▶ [Given records]:
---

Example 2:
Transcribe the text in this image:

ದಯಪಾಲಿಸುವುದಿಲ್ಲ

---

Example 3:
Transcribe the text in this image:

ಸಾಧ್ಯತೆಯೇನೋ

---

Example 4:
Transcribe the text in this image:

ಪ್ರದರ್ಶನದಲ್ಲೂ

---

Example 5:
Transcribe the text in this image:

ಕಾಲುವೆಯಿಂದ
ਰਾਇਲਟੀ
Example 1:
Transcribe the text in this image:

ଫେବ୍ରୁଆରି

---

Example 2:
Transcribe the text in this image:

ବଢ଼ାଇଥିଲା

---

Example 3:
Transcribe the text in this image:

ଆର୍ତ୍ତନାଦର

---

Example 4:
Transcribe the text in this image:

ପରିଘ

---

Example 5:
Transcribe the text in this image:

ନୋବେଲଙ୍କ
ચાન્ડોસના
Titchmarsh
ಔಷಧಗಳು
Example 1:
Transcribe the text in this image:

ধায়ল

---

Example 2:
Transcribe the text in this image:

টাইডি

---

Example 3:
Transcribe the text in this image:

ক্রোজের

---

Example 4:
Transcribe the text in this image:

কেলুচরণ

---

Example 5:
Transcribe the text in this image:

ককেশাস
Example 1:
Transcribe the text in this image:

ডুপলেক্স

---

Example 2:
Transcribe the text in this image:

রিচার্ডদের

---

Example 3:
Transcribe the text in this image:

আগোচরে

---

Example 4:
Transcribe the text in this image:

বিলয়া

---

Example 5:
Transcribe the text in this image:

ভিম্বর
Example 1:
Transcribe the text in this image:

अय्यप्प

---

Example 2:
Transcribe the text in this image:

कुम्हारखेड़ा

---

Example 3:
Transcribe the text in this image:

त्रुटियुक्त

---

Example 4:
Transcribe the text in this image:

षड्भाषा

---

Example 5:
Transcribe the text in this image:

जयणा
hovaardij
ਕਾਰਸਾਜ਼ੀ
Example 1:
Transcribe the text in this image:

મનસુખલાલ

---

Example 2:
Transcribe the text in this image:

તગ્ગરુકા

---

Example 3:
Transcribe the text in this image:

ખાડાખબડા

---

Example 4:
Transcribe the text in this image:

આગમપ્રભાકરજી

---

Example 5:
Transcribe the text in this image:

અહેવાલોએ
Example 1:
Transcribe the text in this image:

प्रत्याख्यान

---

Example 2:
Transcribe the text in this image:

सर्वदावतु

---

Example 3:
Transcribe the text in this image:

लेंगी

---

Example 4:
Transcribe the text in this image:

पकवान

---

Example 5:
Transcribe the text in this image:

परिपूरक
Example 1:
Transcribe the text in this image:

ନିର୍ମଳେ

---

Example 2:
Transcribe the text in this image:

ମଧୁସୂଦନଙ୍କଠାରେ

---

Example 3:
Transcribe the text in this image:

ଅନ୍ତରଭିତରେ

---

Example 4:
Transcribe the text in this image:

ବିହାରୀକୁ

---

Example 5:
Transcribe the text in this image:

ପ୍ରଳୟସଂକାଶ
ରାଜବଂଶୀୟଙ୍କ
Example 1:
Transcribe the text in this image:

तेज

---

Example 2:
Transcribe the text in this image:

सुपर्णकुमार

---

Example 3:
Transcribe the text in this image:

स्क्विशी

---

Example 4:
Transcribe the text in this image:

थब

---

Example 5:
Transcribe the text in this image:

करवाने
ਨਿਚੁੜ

▶ [Task brief]: Please output the full listing, keeping every character the same.

▶ [Worked solution]:
---

Example 2:
Transcribe the text in this image:

ದಯಪಾಲಿಸುವುದಿಲ್ಲ

---

Example 3:
Transcribe the text in this image:

ಸಾಧ್ಯತೆಯೇನೋ

---

Example 4:
Transcribe the text in this image:

ಪ್ರದರ್ಶನದಲ್ಲೂ

---

Example 5:
Transcribe the text in this image:

ಕಾಲುವೆಯಿಂದ
ਰਾਇਲਟੀ
Example 1:
Transcribe the text in this image:

ଫେବ୍ରୁଆରି

---

Example 2:
Transcribe the text in this image:

ବଢ଼ାଇଥିଲା

---

Example 3:
Transcribe the text in this image:

ଆର୍ତ୍ତନାଦର

---

Example 4:
Transcribe the text in this image:

ପରିଘ

---

Example 5:
Transcribe the text in this image:

ନୋବେଲଙ୍କ
ચાન્ડોસના
Titchmarsh
ಔಷಧಗಳು
Example 1:
Transcribe the text in this image:

ধায়ল

---

Example 2:
Transcribe the text in this image:

টাইডি

---

Example 3:
Transcribe the text in this image:

ক্রোজের

---

Example 4:
Transcribe the text in this image:

কেলুচরণ

---

Example 5:
Transcribe the text in this image:

ককেশাস
Example 1:
Transcribe the text in this image:

ডুপলেক্স

---

Example 2:
Transcribe the text in this image:

রিচার্ডদের

---

Example 3:
Transcribe the text in this image:

আগোচরে

---

Example 4:
Transcribe the text in this image:

বিলয়া

---

Example 5:
Transcribe the text in this image:

ভিম্বর
Example 1:
Transcribe the text in this image:

अय्यप्प

---

Example 2:
Transcribe the text in this image:

कुम्हारखेड़ा

---

Example 3:
Transcribe the text in this image:

त्रुटियुक्त

---

Example 4:
Transcribe the text in this image:

षड्भाषा

---

Example 5:
Transcribe the text in this image:

जयणा
hovaardij
ਕਾਰਸਾਜ਼ੀ
Example 1:
Transcribe the text in this image:

મનસુખલાલ

---

Example 2:
Transcribe the text in this image:

તગ્ગરુકા

---

Example 3:
Transcribe the text in this image:

ખાડાખબડા

---

Example 4:
Transcribe the text in this image:

આગમપ્રભાકરજી

---

Example 5:
Transcribe the text in this image:

અહેવાલોએ
Example 1:
Transcribe the text in this image:

प्रत्याख्यान

---

Example 2:
Transcribe the text in this image:

सर्वदावतु

---

Example 3:
Transcribe the text in this image:

लेंगी

---

Example 4:
Transcribe the text in this image:

पकवान

---

Example 5:
Transcribe the text in this image:

परिपूरक
Example 1:
Transcribe the text in this image:

ନିର୍ମଳେ

---

Example 2:
Transcribe the text in this image:

ମଧୁସୂଦନଙ୍କଠାରେ

---

Example 3:
Transcribe the text in this image:

ଅନ୍ତରଭିତରେ

---

Example 4:
Transcribe the text in this image:

ବିହାରୀକୁ

---

Example 5:
Transcribe the text in this image:

ପ୍ରଳୟସଂକାଶ
ରାଜବଂଶୀୟଙ୍କ
Example 1:
Transcribe the text in this image:

तेज

---

Example 2:
Transcribe the text in this image:

सुपर्णकुमार

---

Example 3:
Transcribe the text in this image:

स्क्विशी

---

Example 4:
Transcribe the text in this image:

थब

---

Example 5:
Transcribe the text in this image:

करवाने
ਨਿਚੁੜ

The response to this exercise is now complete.